This interim analysis of PMS study was conducted in order to demonstrate the safety and effectiveness of indacaterol (150 µg and 300 µg) in COPD patients in South Korea. Both the doses (150 µg and 300 µg) were well tolerated with a lower incidence of AEs and causality related to the study drug. The overall condition of patients included in this study, based on physician assessment, was either improved or maintained; only few patients (5.1%) exhibited worsening of symptoms. AEs reported by patients were mostly mild or moderate. Moreover, the incidence rate of unexpected AEs reported was also less and could be resolved, reflecting a good safety profile of indacaterol in real-world setting. In most of clinical trials, it has been shown that indacaterol is generally safe and well tolerated in patients with moderate-to-severe COPD
4. In a pooled analysis of data from all completed indacaterol clinical trials of at least 12-week duration in patients with moderate-to-severe COPD, no significant safety issues were observed with indacaterol use
9. Here, the most common events were COPD worsening, nasopharyngitis, headache, cough, and upper respiratory tract infection. In this analysis, the mean percentage of attended visits at which patients experienced cough after inhalation of indacaterol ranged from 14.1% to 18.4% across the indacaterol dose groups (75, 150, 300, and 600 µg) and for the majority of these patients, the cough started within 15 seconds of inhalation and lasted ≤15 seconds.
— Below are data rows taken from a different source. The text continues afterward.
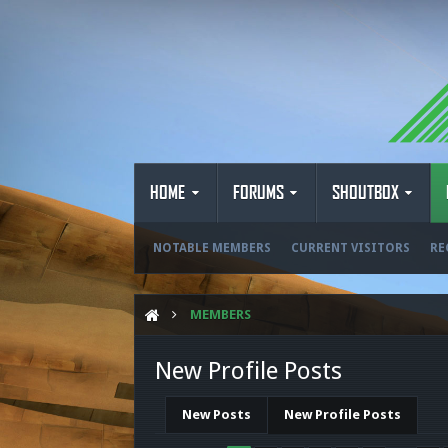
HOME
FORUMS
SHOUTBOX
NOTABLE MEMBERS
CURRENT VISITORS
RE
MEMBERS
New Profile Posts
New Posts
New Profile Posts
Long-term studies, like the INDORSE study, have shown that the tolerability profile of indacaterol in patients with moderate-to-severe COPD was similar to that reported in short-term trials, with the majority of AEs being mild-to-moderate in severity
10. The incidence of AEs and SAEs were 76%, 77% and 10.4%, 12.3% in indacaterol treatment groups with 150 µg and 300 µg, respectively. However, the incidence rate of AEs in our study was 22.4%, much lower than previous study. We assume there is likelihood that AEs were less frequently reported in a real-world clinical setting of South Korea with short study period compared to phase III clinical trials. Also, the incidence of AEs with indacaterol therapy in Asian patients with moderate-to-severe COPD was found to be similar as in the Caucasian population
7. Recently, a post-marketing study conducted in Japan to evaluate the efficacy of indacaterol, 150 µg on QoL (modified Medical Research Council, dyspnoea scale and COPD Assessment Test) and pulmonary function, showed that indacaterol was effective and well tolerated as a bronchodilator for management of patients with COPD
11. Real-world studies provide a better picture of effectiveness and safety of an approved drug in clinical-practice across diverse population. In one such study (INFLOW) where various bronchodilators including indacaterol were evaluated in COPD patients across Middle East, Asia and South Africa, an improvement in health status was reported and the bronchodilators were well-regarded by both the physicians as well as patients
12. Since this is an observational study in which there are no placebo or comparators, one must be careful in predicting the actual factors which may influence the AEs and the effectiveness of the study drug. In this real-world study, inherent reporting bias, stability of concomitant medications, and physician's subjective evaluation at different centers could be limiting factors. However, low number of reported AE and SAEs along with proven effectiveness of indacaterol in this study re-establishes the outcomes of clinical trials, indicating indacaterol as an effective and well-tolerated bronchodilator option for the maintenance treatment of COPD patients.